BizTalk De-batching Options
Introduction
Most developers working with Microsoft Server, BizTalk are aware of the integration patterns, or known as Enterprise Integration Architecture (EAI) patterns, written down by Gregor Hohpe, Bobby Woolf. Patterns vary from message routing to messaging channels. You will find them on their landing page online http://www.enterpriseintegrationpatterns.com/. Within the Message Routing category you will find one of most applied patterns for Message Routing that is the splitter pattern. This pattern describes in short, that a message containing multiple elements is split into single message that can be processed individually. In BizTalk context, it means that a message with multiple records i.e. a batch message is split into single messages, which is also known as de-batching.

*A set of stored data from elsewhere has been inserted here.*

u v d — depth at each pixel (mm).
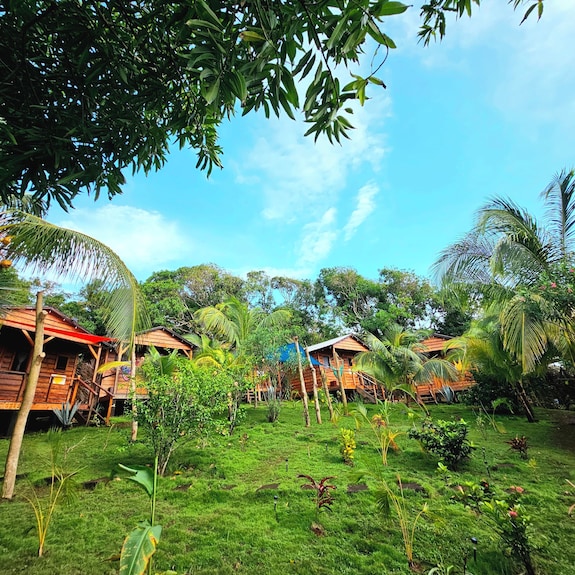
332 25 1652
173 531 3422
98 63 2625
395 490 4492
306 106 1812
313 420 10281
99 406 10867
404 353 13094
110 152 3180
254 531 3418
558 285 5746
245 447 7066
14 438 4625
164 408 5621
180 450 6594
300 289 28062
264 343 11203
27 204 4742
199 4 1653
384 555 2994
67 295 19406
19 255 3531
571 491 4531
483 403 11633
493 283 7133
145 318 4281
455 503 4055
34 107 2682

Picture 1. Splitter Pattern Diagram.
As a developer, you have a few options when it comes to de-batching in BizTalk. You can choose to process a batch message with a pipeline in a receive port. An incoming message is split into various single messages and published in the Message Box database. Or you can opt for debatching process within an orchestration to have more control over the single messages.
The first approach is also known as envelope de-batching or receive port pipeline de-batching. This is fast, in fact very fast and suitable for message only scenario’s. Back draw of using this implementation is that when something fails in the pipeline than the entire message fails, so less flexibility. To mitigate the risk that with one failure the debatching fails is to configure the pipeline with enabling recoverable interchange. This means the entire message (interchange) will be processed completely even if one or more single messages in the interchange fails at the disassembly or validation stage of the receive pipeline, or when a map executes on a single message.
The second approach would mean including an orchestration with XPath query to split a message into multiple single messages. This way you have more control over each individual message, and you can do sequential, ordered processing. However, the back draw of this implementation is that, when message increases in size the performance will decrease quickly and require a lot of system resources.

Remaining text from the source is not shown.